Reproduce the text lines of every item below word for word, leaving out the pictures.

DATA FOR THIS EXERCISE =>
###

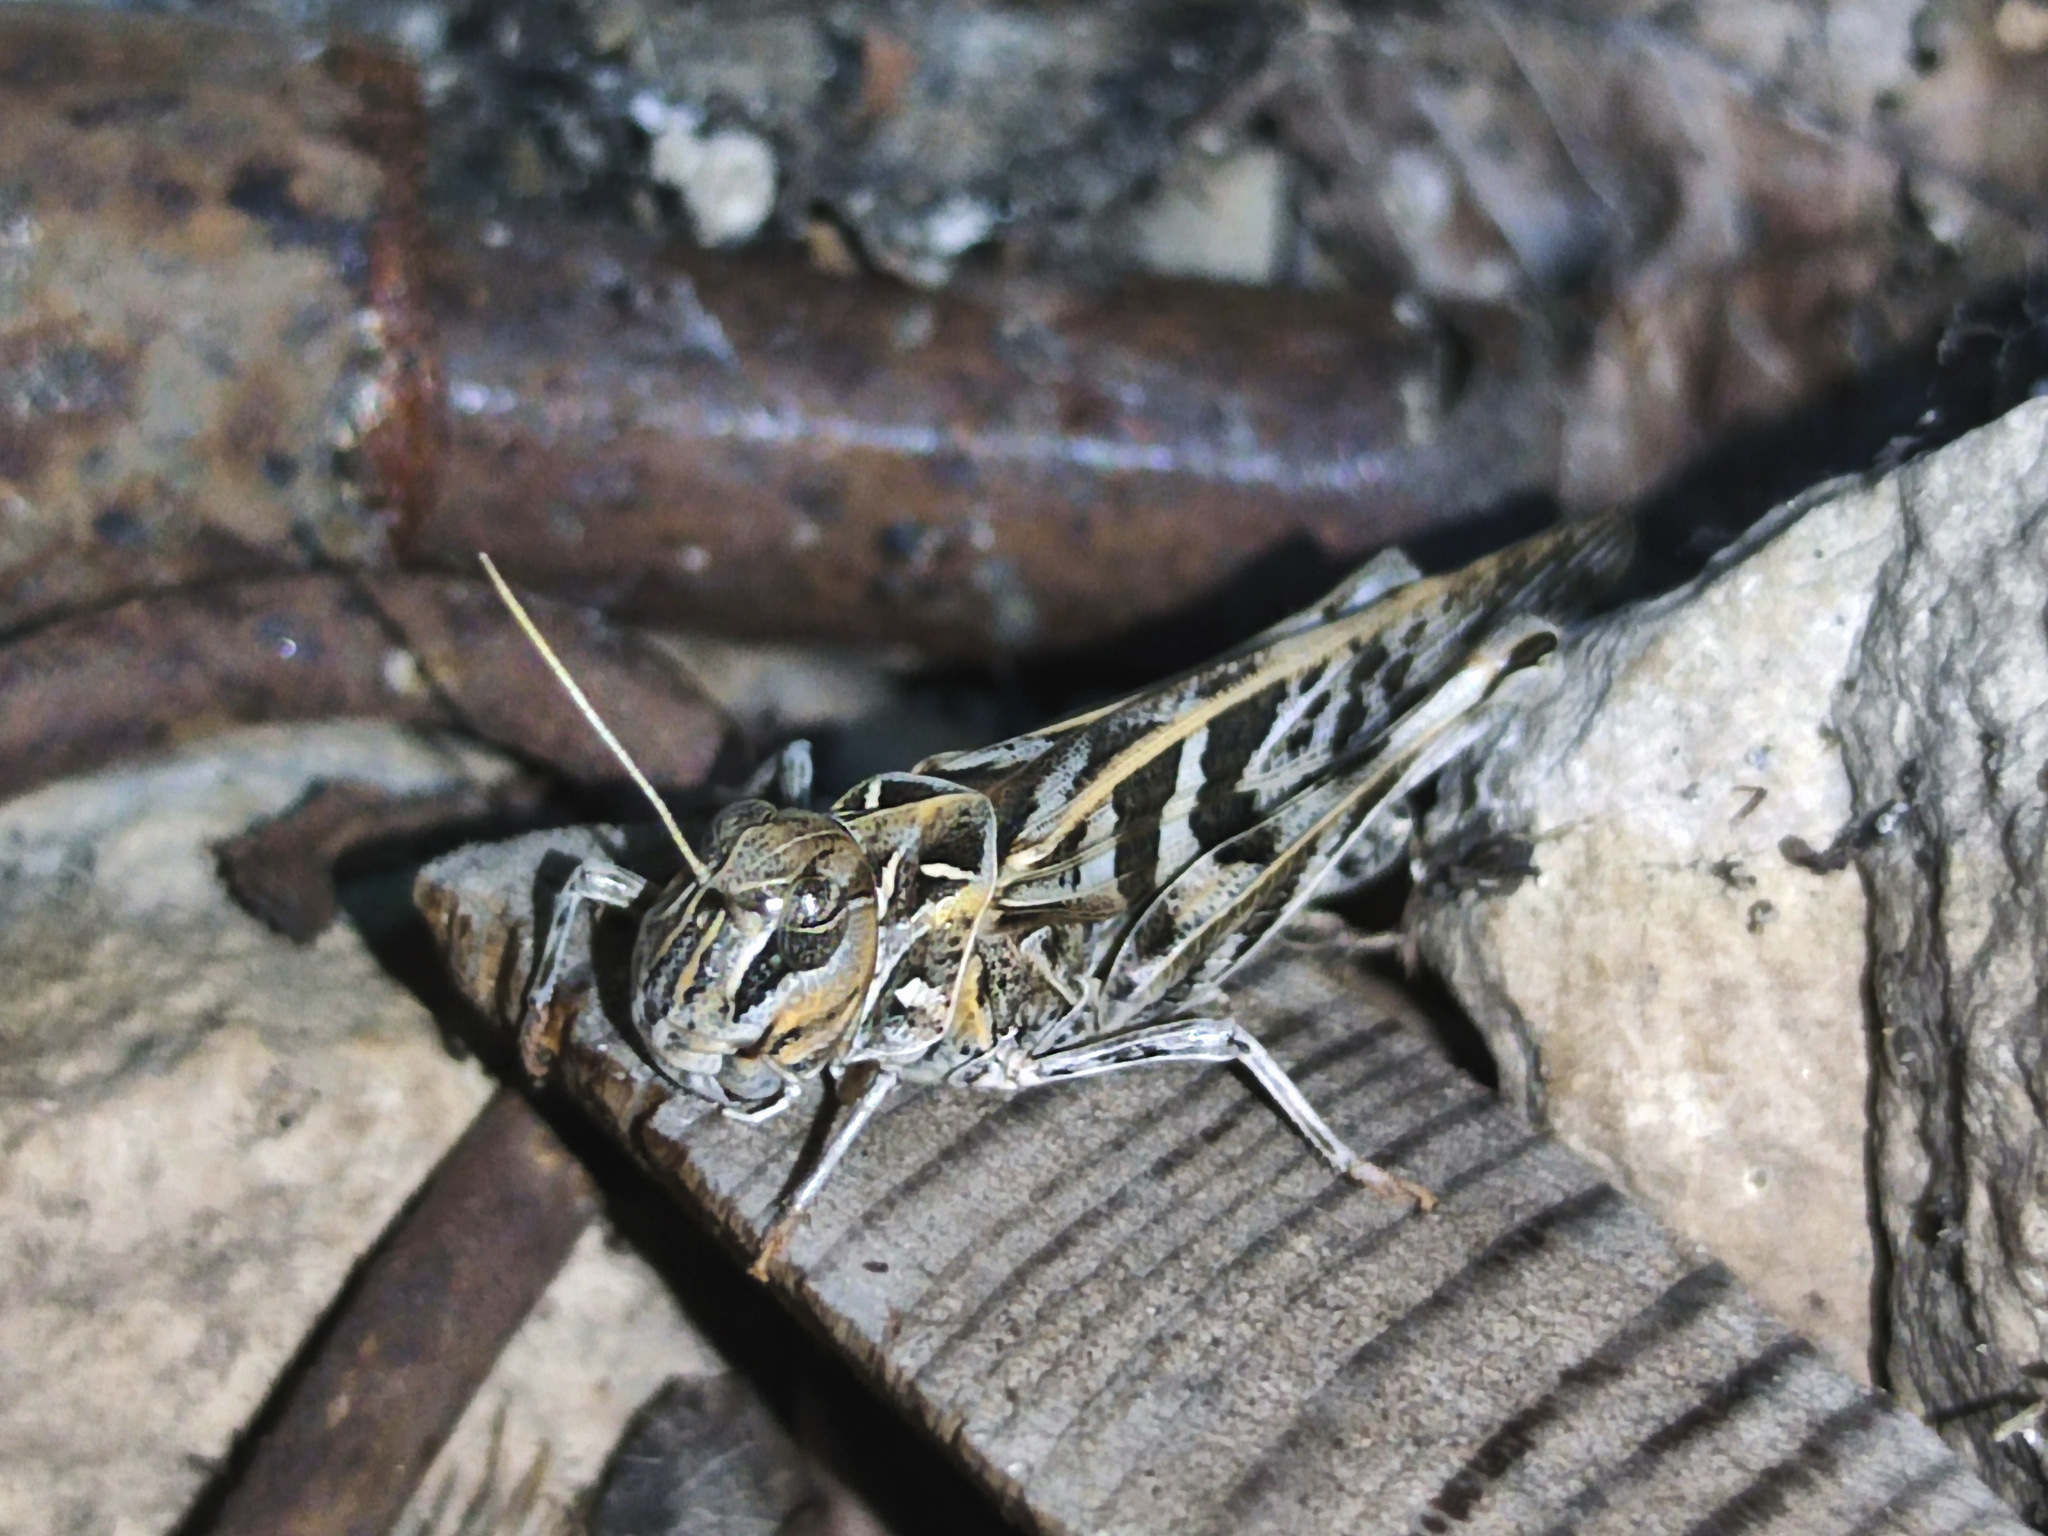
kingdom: Animalia
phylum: Arthropoda
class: Insecta
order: Orthoptera
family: Acrididae
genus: Oedaleus
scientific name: Oedaleus decorus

###

RESPONSE =>
kingdom: Animalia
phylum: Arthropoda
class: Insecta
order: Orthoptera
family: Acrididae
genus: Oedaleus
scientific name: Oedaleus decorus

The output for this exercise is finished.